All of our plans include regular six-month visits by a fully qualified lift engineer, to meet our own and industry guidelines. This is reinforced by the BS7980, a code of practice that TOTALKARE works to, and guidance from the HSE in the form of their operational circular OC803-69 Paragraph 19 in particular.
There are also two sets of legislation that need to be followed by operators of heavy-duty vehicle lifts. Although LOLER 98 and PUWER 98 are very similar and share similar activities, they must not be confused
Vehicle lifts need to be thoroughly examined periodically by a competent person, who should issue, under LOLER regulations, a ‘Report of Thorough Examination’. It is recommended that this is done every six months.
Although this should identify problems, it is not a replacement for the regular in-house checks and maintenance required by PUWER – in the same way that you shouldn’t rely on an MOT to keep your vehicle roadworthy.

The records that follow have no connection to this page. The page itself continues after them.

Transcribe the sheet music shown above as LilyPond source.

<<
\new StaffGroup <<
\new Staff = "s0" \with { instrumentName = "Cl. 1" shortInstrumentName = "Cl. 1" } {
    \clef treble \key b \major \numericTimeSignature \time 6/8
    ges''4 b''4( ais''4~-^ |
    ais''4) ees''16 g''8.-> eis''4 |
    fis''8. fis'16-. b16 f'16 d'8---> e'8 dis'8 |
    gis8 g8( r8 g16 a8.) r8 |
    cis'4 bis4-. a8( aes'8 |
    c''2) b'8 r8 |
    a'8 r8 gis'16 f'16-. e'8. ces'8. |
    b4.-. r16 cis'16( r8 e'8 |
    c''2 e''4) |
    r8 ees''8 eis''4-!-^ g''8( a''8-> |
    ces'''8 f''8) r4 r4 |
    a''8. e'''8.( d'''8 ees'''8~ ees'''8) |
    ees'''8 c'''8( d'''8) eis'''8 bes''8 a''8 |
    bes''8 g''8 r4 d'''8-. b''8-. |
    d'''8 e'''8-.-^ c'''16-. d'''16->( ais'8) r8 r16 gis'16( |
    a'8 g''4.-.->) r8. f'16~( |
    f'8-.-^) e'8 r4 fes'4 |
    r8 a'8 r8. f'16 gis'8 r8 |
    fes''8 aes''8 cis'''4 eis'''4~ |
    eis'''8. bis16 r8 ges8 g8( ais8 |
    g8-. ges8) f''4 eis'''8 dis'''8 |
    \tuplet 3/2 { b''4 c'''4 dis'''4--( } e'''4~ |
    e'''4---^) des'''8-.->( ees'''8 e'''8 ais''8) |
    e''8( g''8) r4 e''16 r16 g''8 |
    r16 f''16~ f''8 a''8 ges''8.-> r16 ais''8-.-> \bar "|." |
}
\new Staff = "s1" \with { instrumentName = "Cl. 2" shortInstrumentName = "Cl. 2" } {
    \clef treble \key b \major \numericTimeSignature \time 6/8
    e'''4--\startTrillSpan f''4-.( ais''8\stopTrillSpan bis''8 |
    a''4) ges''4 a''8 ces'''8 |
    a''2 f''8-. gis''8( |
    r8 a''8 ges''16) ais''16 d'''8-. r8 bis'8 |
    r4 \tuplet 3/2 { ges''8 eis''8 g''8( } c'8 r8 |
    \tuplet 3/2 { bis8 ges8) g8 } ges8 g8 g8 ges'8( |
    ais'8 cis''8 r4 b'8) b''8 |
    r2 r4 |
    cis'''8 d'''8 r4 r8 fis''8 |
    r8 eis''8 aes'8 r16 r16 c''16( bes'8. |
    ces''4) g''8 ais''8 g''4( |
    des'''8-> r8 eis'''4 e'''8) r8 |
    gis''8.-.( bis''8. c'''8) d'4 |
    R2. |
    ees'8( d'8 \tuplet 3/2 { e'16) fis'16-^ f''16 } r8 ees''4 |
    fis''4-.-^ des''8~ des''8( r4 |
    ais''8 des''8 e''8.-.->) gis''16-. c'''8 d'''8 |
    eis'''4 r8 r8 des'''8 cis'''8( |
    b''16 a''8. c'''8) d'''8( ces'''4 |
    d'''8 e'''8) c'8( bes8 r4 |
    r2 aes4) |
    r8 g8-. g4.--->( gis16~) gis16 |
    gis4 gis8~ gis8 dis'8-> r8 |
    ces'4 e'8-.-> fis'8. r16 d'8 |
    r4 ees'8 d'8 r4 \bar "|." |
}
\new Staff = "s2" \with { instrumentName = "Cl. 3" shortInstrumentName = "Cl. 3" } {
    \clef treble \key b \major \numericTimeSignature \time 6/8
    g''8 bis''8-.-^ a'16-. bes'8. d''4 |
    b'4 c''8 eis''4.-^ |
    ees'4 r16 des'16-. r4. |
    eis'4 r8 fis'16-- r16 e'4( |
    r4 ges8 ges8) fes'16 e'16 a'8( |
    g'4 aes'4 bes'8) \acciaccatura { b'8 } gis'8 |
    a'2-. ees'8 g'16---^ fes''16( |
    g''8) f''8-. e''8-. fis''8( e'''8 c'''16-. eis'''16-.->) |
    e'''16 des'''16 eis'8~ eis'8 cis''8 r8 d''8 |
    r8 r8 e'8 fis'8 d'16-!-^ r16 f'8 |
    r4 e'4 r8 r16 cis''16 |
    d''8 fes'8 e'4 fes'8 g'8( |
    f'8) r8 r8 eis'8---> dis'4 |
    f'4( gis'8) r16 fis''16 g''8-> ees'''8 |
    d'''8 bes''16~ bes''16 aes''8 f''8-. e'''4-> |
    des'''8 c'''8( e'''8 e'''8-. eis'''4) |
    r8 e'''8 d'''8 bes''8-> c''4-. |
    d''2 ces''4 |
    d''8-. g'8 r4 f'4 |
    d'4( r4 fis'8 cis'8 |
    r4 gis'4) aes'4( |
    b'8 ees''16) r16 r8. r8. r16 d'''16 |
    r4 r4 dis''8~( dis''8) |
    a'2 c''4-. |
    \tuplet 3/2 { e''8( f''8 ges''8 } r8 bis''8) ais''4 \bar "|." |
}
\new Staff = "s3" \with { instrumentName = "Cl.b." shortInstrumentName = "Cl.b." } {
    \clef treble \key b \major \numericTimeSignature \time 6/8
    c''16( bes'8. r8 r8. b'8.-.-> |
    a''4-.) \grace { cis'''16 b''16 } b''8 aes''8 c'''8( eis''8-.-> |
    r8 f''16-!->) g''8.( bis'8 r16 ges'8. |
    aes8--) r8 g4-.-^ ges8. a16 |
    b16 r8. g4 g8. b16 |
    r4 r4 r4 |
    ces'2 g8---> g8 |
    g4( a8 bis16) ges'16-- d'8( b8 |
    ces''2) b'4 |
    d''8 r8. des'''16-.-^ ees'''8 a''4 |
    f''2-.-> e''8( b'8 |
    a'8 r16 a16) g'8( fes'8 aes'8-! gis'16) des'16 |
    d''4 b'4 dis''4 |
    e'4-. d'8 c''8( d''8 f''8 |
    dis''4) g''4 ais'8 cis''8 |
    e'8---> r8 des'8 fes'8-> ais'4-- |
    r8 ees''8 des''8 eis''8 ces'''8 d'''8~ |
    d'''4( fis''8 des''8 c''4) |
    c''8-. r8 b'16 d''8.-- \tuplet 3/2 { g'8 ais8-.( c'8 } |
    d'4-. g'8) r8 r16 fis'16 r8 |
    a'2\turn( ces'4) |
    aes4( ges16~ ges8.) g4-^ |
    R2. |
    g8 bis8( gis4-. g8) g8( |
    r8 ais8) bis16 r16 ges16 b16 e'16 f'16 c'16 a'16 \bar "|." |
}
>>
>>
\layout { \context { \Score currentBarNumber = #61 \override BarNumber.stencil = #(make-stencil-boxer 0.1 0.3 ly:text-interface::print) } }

We recommend that all mobile vehicle lifts undergo maintenance at least every six months on the grounds that the inerrant use of this type of equipment represents a high risk to personnel as:
- Work is generally carried out under a suspended load, and therefore we classify as the same as a man riding lift (HSE also recommend 803/69)
- Mobile vehicle Lifts are mobile and therefore at great risk to damage from moving around workshops and by collision from moving vehicles
- Mobile vehicle lifts are often misused by operators outside their design which could lead to excessive wear and tear.
Below is an extract from the HSE website that should also assist you with some information from the publications detailed in the extract:
“HSE has revised some of its guidance in two publications following legal advice from our solicitors. The changes occur in paragraphs 202 and 203 of Health and safety in motor vehicle repair and associated industries (HSG261) and on page 4 of Working safely under motor vehicles being repaired (INDG434). This advice is specific to vehicle lifts commonly used in motor vehicle repair and associated industries, and the requirements for their periodic thorough examination by a competent person.”
“The Lifting Equipment and Lifting Operations Regulations 1998 (LOLER) specify the periods between these thorough examinations in regulation 9(3). The changes to these publications clarify.”
The regulations surrounding the operation of heavy-duty vehicle lifts can be confusing, but with the help of TOTALKARE, operators can rely on the very best guidance and support to let them get on with the job in hand.